5 Ways for Financial Advisors to
Step Up Their Game on Social Media
If not letting your business get stale is your goal, then using social media to market your services may be the answer. Social media for financial advisors in many cases is the next frontier.
A financial advisor’s marketing strategy has evolved over time along with technology. First, there was authoring books to establish credibility in the field. Then, you had to have a website for your business. And now, a presence on social media is a must if you want to get noticed and be respected.

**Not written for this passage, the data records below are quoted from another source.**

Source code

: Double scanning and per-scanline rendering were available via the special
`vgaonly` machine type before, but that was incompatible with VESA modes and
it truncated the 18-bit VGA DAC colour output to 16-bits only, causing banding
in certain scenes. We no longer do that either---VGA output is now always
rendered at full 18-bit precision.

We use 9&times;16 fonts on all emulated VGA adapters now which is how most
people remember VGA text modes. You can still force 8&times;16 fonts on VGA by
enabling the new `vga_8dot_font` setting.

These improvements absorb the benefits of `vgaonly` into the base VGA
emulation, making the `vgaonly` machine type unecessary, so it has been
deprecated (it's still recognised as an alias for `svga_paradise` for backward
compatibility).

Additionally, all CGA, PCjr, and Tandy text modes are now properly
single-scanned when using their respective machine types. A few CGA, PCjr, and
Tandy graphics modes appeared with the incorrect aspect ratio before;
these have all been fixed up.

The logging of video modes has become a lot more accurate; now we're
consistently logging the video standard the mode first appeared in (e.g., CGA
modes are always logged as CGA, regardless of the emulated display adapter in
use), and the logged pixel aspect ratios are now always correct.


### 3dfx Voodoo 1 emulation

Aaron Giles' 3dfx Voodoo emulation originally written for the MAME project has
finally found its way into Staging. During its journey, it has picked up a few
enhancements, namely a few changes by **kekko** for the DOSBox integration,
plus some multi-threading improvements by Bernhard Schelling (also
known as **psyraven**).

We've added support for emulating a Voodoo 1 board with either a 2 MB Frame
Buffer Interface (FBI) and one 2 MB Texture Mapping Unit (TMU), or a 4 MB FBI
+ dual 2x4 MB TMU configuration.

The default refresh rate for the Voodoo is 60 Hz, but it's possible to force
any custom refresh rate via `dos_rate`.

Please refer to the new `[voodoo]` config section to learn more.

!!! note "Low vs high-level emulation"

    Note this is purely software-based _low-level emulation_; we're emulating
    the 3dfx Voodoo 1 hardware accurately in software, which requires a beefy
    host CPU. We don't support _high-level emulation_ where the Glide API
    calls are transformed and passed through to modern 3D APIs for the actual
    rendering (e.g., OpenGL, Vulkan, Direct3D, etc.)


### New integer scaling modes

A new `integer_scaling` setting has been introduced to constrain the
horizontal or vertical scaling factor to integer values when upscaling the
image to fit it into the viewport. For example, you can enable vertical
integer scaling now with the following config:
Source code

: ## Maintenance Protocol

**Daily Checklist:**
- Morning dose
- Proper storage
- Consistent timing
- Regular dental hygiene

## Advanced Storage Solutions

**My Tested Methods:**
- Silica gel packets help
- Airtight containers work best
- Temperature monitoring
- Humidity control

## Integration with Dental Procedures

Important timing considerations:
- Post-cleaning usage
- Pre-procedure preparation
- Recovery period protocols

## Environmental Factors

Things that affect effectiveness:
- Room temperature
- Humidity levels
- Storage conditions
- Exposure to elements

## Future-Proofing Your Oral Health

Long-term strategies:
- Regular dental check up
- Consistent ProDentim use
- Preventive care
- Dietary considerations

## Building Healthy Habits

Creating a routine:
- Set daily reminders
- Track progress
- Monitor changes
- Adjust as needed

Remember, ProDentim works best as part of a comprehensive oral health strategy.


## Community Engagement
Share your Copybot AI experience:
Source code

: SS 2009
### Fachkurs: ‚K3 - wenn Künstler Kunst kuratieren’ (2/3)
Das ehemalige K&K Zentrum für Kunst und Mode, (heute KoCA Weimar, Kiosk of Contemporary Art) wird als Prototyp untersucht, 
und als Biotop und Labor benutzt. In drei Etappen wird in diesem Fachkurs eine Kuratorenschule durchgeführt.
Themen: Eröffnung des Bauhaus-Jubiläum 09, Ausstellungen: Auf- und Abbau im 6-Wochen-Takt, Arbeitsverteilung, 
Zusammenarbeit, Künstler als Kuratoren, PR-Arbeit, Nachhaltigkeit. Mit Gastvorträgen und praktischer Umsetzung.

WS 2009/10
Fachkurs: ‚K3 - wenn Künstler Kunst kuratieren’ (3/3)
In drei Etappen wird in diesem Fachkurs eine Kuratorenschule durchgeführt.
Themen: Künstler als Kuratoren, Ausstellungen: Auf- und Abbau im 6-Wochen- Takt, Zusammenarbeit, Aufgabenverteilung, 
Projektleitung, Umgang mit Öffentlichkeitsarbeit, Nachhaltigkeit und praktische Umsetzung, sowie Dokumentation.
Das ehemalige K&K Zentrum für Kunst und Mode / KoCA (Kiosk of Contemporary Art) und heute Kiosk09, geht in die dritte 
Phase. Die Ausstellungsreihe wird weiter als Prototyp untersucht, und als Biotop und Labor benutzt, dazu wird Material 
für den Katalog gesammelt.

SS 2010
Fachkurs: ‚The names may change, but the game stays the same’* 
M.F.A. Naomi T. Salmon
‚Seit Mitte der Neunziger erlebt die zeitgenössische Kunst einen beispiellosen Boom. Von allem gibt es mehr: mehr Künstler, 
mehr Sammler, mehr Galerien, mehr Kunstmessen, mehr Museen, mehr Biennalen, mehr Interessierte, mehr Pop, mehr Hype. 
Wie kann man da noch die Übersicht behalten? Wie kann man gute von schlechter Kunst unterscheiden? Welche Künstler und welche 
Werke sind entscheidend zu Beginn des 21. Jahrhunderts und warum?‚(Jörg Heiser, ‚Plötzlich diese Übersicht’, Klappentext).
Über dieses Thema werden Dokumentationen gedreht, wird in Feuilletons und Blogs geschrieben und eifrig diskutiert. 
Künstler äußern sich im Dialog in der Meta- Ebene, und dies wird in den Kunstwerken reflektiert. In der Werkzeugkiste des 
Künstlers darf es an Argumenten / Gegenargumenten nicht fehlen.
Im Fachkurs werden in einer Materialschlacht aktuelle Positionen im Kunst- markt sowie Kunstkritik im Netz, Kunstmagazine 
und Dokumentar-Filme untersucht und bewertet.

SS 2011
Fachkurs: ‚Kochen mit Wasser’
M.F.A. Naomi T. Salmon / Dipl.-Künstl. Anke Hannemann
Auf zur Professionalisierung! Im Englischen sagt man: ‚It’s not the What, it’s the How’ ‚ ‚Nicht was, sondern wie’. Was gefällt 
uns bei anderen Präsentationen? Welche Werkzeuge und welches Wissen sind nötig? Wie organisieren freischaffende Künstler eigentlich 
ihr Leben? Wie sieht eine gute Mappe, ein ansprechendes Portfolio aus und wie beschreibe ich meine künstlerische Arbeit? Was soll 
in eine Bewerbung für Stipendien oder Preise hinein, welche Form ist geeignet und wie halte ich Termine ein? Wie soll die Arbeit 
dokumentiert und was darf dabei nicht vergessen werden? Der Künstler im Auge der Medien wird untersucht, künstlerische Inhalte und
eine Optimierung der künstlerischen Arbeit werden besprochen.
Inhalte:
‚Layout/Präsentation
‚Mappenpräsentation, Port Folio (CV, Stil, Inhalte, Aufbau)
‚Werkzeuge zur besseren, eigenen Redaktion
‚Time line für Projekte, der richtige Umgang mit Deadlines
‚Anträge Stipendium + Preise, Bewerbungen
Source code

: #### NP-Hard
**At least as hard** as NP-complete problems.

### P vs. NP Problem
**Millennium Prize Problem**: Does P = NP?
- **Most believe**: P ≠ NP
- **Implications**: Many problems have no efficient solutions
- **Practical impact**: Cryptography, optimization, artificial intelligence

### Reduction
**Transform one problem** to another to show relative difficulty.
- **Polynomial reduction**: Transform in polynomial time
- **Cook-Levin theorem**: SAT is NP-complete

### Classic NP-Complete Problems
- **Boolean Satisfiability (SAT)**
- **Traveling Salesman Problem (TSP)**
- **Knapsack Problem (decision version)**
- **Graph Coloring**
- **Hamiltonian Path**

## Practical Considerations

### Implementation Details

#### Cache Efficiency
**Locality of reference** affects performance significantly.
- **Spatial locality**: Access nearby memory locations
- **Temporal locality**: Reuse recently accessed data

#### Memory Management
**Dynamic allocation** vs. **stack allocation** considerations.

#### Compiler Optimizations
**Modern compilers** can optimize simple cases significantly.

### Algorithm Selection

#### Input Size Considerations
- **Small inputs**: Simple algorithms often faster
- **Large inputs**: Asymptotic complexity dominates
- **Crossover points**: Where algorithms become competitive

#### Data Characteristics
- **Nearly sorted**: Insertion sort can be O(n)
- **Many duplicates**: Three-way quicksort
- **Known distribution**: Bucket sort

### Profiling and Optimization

According to J.J. Burns, founder and CEO of wealth management firm JJ Burns & Co., there are three types of people when it comes to the use of social media for financial advisors First, there are those who know they need to do something on social media. They then decide to hire a social media aggregator or marketing firm that can post generalized content for them. “And voila, you’re out there, you’re blogging,” he says. But it might not be the most effective use of social media for financial advisors.
The second type, he points out, are those who “take more interest in what they’re doing.” They recognize the power in blogging and understand that it makes sense to share relevant content. As a result, they write their own blog and post more relevant content. He says this establishes some degree of thought leadership.
The third person takes their web presence, branding, culture and the types of clients they work for very seriously. “They blog about things that they’re actually working on, that are extremely relevant to what’s going on in the world, they’re absolutely a thought leader and they think of things that are unique and out of the box,” he explained. “It tends to come through in their writership and their readership.”
Below are five tips on social media for financial advisors:
- Be authentic, know your client and provide original content. Determine who you want to be and provide your own content aligned with that image. Showcase your specialized expertise to your target audience. Focus on a niche in the market, such as 401 (k) plans, newly single people, retirees or millennials. And don’t forget to add elements of your personal life. These can have a greater impact than a financial article as people get to know the real you.
“You want to have some investing content, but also celebrate holidays and special days that are happening, post pictures of your office party and the client event you went to,” said Lindsay Tiles, Charles Schwab‘s (SCHW) vice president of digital engagement. “Hey, you went to a concert this weekend or your kid won the soccer tournament.”
She points out that advisors who do that the most effectively have much more engagement and reach for “All of their content — not just the cat pictures. They get more engagement on some of their more serious and financial content too.”
- Start slow. You don’t need to be all things to all people and not everything has to come from scratch either, says Tiles. Start to build your network by connecting with clients and prospects you know. You can then expand to families of clients, people you went to school with or friends. “Don’t send connections to people you don’t know,” she notes.
In addition to original content, you can post newsletters, videos, educational materials, your company’s content and RSS feeds.
- Use social media aggregators and content management firms to streamline the process and save time. Many sole practitioners don’t have the time or the resources to allocate to social media. The good news is that there are platforms that can manage content for you and even provide it.
Marty Reid, president of Reid Financial Consulting, uses FMG Suite, a marketing services company for financial advisors and insurance agents. FMG provides compliance-ready and shareable content, email and social media tools, websites, marketing data and coaching. “Another thing they do that’s extremely helpful is I can go in and tailor what I want to send on a per-client basis,” he says.
- Use video for extra reach. While posting relevant stories and personal photos is a must online, adding video can give an immediate boost to your visibility.
Jeanne Fisher, senior financial advisor at ARGY Financial Group, posts weekly videos that she produces herself using her computer’s webcam as she’s sitting at her desk. The original content she provides has really helped expand her reach: “When I started doing that is when my network really started growing, gathering a lot of interaction.” Kristi Sullivan, founder of Sullivan Financial Planning, outsources the distribution of the content, but she creates all of her content herself. She has her own YouTube channel where she posts short videos. In addition, she adds videos to her newsletter that goes out to her list.
“My goal is to drive people to my website who will then explore working with me further and ultimately set up a 15-minute introductory call,” she says. Being active on social media is also good for your SEO, she notes.
- Keep your content compliant. FINRA, which regulates broker-dealers in the U.S. and works under the supervision of the SEC, provides a specific set of guidelines for the use of social media. In addition, if a financial advisor works for a larger firm, they may have their own compliance department. As such, advisors need to have their content prescreened to make sure it’s compliant before distribution on various platforms.
“We’re a highly regulated industry,” said Charles Sachs, director of planning at Kaufman Rossin Wealth. “And if you peel back the onion, the SEC has a huge renewed focus on social media, because that’s where they see many of the missteps and violations.”
Solicitations, direct endorsements, direct investment advice, guarantees or misrepresentations of products and services are all big no-no’s in the social media world.
Schwab’s Tiles recommends not viewing social media as a stand-alone tactic. Instead, it’s part of your overall way of connecting with clients and prospects. “And if you think about it that way, it becomes a little less daunting,” she says.